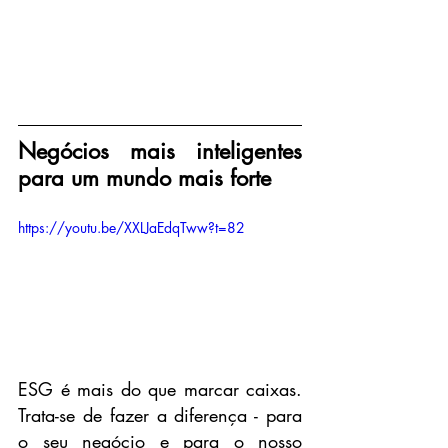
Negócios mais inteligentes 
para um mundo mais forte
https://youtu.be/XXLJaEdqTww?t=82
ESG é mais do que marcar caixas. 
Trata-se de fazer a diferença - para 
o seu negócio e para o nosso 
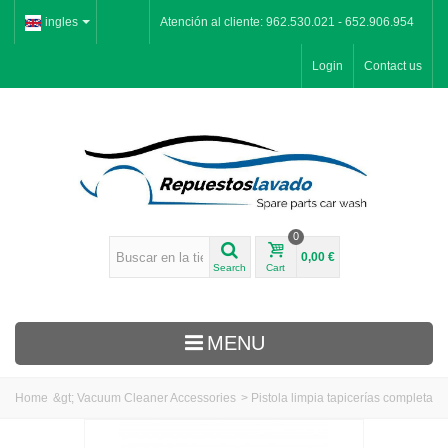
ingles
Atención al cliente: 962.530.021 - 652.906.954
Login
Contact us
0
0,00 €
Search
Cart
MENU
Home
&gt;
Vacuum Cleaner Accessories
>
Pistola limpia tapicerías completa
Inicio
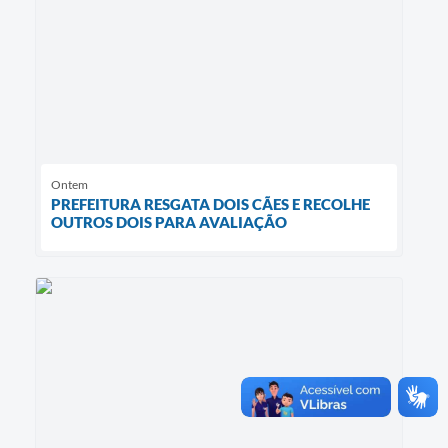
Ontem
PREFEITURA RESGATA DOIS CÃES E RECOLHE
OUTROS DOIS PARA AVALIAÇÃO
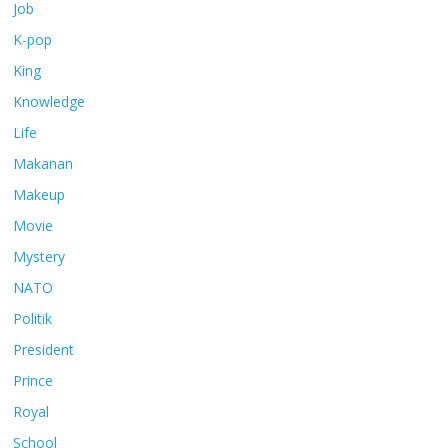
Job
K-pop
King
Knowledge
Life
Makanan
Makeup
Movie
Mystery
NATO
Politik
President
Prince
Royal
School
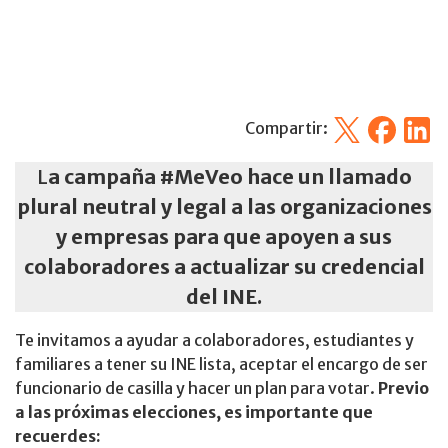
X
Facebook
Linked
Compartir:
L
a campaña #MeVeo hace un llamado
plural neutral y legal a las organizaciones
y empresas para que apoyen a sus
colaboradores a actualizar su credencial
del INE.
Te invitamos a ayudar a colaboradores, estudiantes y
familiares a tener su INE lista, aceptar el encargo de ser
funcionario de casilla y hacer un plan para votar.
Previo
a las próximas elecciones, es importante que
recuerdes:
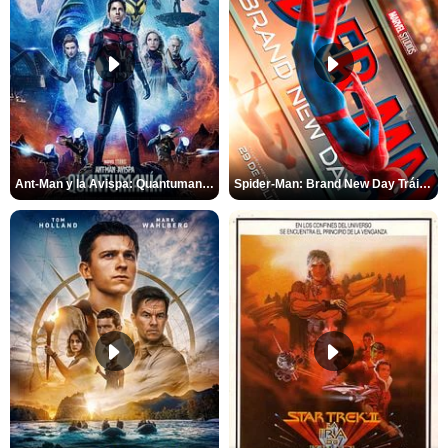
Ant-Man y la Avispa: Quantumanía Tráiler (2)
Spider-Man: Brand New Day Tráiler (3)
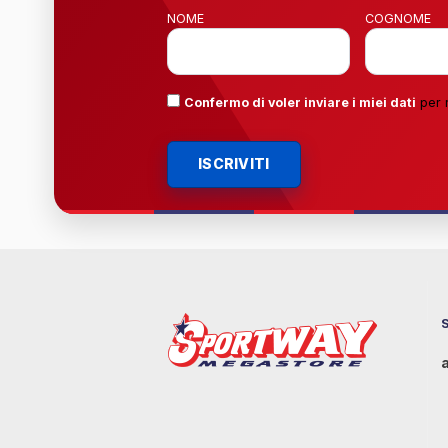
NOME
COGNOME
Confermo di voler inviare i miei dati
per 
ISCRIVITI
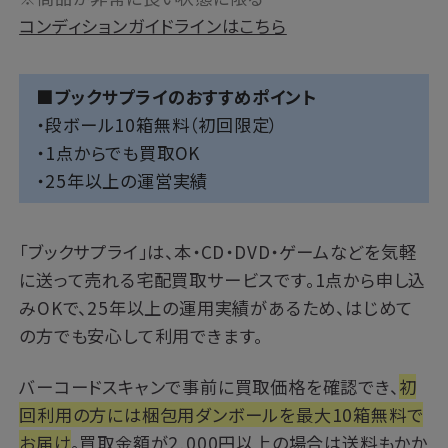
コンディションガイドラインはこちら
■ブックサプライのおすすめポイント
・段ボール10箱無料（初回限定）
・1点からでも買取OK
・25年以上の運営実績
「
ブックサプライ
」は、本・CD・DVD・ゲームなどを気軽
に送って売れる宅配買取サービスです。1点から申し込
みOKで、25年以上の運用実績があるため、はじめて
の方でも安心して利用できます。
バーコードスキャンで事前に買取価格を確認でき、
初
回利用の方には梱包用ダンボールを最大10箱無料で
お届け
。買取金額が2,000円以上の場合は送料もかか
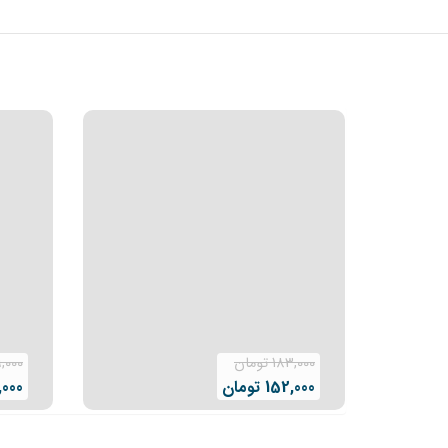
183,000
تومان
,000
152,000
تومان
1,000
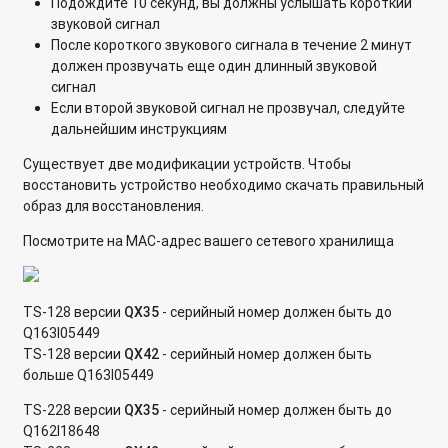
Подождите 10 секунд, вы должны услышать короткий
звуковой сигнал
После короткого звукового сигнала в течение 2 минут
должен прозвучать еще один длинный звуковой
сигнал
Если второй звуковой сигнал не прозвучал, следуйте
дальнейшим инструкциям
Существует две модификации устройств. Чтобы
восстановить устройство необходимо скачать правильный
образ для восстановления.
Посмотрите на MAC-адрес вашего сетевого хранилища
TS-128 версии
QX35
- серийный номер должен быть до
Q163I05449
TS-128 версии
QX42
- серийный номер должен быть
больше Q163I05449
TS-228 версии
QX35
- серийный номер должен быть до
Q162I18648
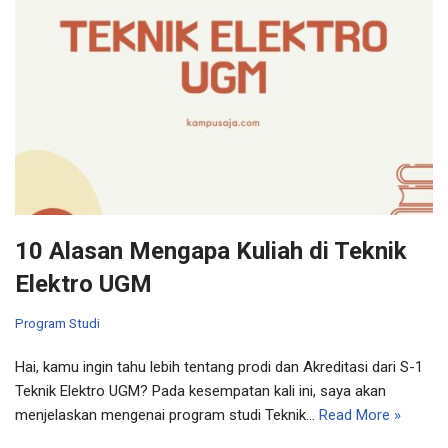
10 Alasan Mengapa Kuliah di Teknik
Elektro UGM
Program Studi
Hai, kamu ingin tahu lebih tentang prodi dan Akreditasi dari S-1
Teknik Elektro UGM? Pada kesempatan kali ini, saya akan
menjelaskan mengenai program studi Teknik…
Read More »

* * *

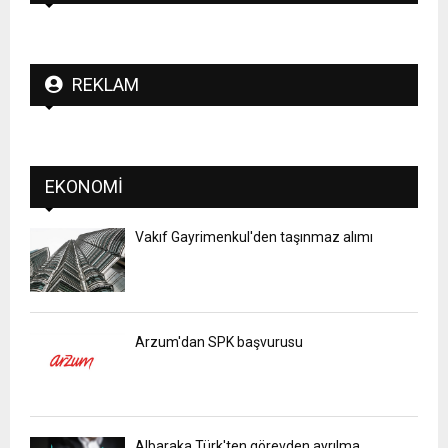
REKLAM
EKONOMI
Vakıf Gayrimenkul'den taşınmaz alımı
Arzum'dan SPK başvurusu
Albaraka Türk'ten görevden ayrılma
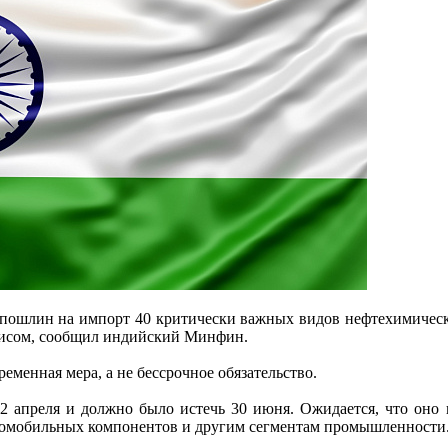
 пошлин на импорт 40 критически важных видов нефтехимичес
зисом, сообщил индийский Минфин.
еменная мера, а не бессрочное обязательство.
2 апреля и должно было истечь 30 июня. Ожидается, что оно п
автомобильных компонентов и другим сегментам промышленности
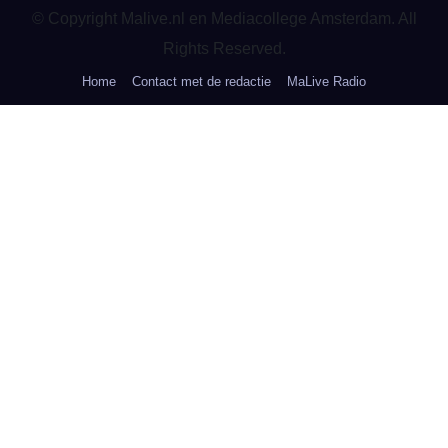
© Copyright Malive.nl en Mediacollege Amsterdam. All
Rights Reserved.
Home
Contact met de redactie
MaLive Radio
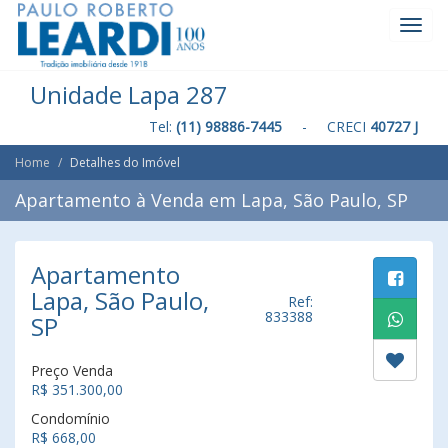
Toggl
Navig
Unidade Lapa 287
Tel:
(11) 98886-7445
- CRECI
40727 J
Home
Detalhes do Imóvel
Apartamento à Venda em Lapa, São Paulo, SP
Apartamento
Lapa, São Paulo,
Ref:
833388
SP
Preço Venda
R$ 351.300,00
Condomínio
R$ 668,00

# Activity
In the entries above, find the line containing "PREFEITURA RESGATA DOIS CÃES E RECOLHE" and the line containing "familiares a tener", then copy both and every line between them exactly, without any picture.

# Task response
PREFEITURA RESGATA DOIS CÃES E RECOLHE
OUTROS DOIS PARA AVALIAÇÃO
Job
K-pop
King
Knowledge
Life
Makanan
Makeup
Movie
Mystery
NATO
Politik
President
Prince
Royal
School
X
Facebook
Linked
Compartir:
L
a campaña #MeVeo hace un llamado
plural neutral y legal a las organizaciones
y empresas para que apoyen a sus
colaboradores a actualizar su credencial
del INE.
Te invitamos a ayudar a colaboradores, estudiantes y
familiares a tener su INE lista, aceptar el encargo de ser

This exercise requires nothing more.